DNA samples
Our sample set consisted of 95 blood-derived DNAs derived from women affected by breast cancer that had been screened previously for mutations in the coding and flanking intronic regions of PALB2 (n = 90) or genotyped for known PALB2 pathogenic mutations (n = 5). All participants provided written informed consent for participation in the study. This study was approved by The University of Melbourne Human Research Ethics Committee.
Biological samples were provided by the Australian Breast Cancer Family Registry (ABCFR, 91 specimens, of which three were duplicated specimens) and the Kathleen Cuningham Foundation Consortium for research into Familial Breast cancer (kConFab, Melbourne, Australia, four specimens). DNAs from both resources were extracted using QIAamp DNA Blood Kit (Qiagen, Hilden, Germany). Quant-iT™ PicoGreen® dsDNA Assay Kit (Life Technologies) was used for quantification.
Previous screens were done by Sanger sequencing and high-resolution melting curve analysis (HRM) for 85 specimens, including the duplicates, whereas HRM only was applied to five specimens. We included five specimens carrying pathogenic non-sense mutations identified previously by Taqman probe-based assays: PALB2:c.196C>T (n = 1) and PALB2:c.3113G>A (n = 4). Sanger sequencing was performed as previously described in [3] (unpublished data).
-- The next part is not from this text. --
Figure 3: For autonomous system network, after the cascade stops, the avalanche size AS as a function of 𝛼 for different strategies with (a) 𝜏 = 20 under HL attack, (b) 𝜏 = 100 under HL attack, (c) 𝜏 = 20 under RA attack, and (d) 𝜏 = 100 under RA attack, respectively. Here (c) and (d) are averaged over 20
HRM and Taqman probe-based assays are described in [4] and results of variant detection are reported in [4, 5].
Mutation screening using Hi-Plex
This Hi-Plex assay was designed to target the PALB2 and XRCC2 genes. However, genotyping aspects of this study focus on PALB2 only, as we did not have a similar test set with genotype data for XRCC2.
Sixty primer pairs targeting the protein coding and some flanking intronic and untranslated regions of PALB2 and XRCC2 are described in [1] and Additional file 1. Dual-indexed hybrid adapter primer sets are described in Additional file 2. All oligonucleotides were obtained from Integrated DNA Technologies (Coralville, IA, USA).
96 individual PCR reactions (95 specimen DNAs and one no-template control) were performed in a standard skirted PCR plate, in a final volume of 50 μl, with1X Phusion® HF PCR buffer (ThermoScientific, Waltham, MA, USA), 2 units of Phusion Hot Start II High-Fidelity DNA Polymerase (ThermoScientific), 400 μM dNTPs (Bioline, London, UK), approximately 0.5 μM gene-specific primer pool (individual gene-specific primer concentrations vary and are described in [2]), 2.5 mM MgCl2 (ThermoScientific) and 25 ng input genomic DNA. The following steps were then applied to conduct PCR: 98°C for 1 min, 6 cycles of [98°C for 30 sec, 50°C for 1 min, 55°C for 1 min, 60°C for 1 min, 65°C for 1 min, 70°C for 1 min], addition of 2 μM each dual-indexed hybrid N50#_TSIT_A and N70#_TSIT_P adapter primers, then a further 19 cycles of [98°C for 30 sec, 50°C for 1 min, 55°C for 1 min, 60°C for 1 min, 65°C for 1 min, 70°C for 1 min], followed by incubation at 60°C for 20 min. Five μl of each reaction were pooled before subjecting the resulting barcoded library (including the 96 sub-libraries) to electrophoresis on a 2% HR-agarose gel (Life Technologies). Size selection, gel extraction and purification were performed as described previously [1].
The library was then sequenced on a MiSeq instrument, using the MiSeq Reagent kit v2 300 cycles (Illumina). Prior to performing the run, 3.4 μL of 100 μM sequencing primers were added to the respective read1, read2 and i7 primer reservoirs in the reagent cartridge. Sequencing primers were obtained from Integrated DNA Technologies (sequences are provided in Additional file 2).
Sequencing data were mapped to the entire human genome (hg19) using bowtie2-2.1.0 [6] applying default parameters except for --trim5 20 --trim3 20. Bedtools v2.16.1 [7] was used to compute on-target coverage. We used ROVER variant caller, a software tool developed in-house and made available at https://github.com/bjpop/rover to perform automated variant calling. To be called in this application, genetic variants had to appear in i) both members of read-pairs; ii) at least 2 read-pairs; and iii) ≥ 15% of read-pairs. Homozygous variants were called when the minor allele was present in ≥85% of read-pairs. The tool also reports the number of read pairs covering each targeted amplicon. Sequencing statistics reported in this paper (on-target and coverage calculations) include both XRCC2 and PALB2, as they represent all the targeted regions. To assess the efficiency of the 60-plex assay across all 95 specimens, depth of coverage data were reported for 60 × 95 = 5,700 amplicons in total.
When validation was required for a genetic variant identified by Hi-Plex but not reported in previous screens, Sanger sequencing was performed using BigDye Terminator v3.1 (Life Technologies), according to the manufacturer’s instructions.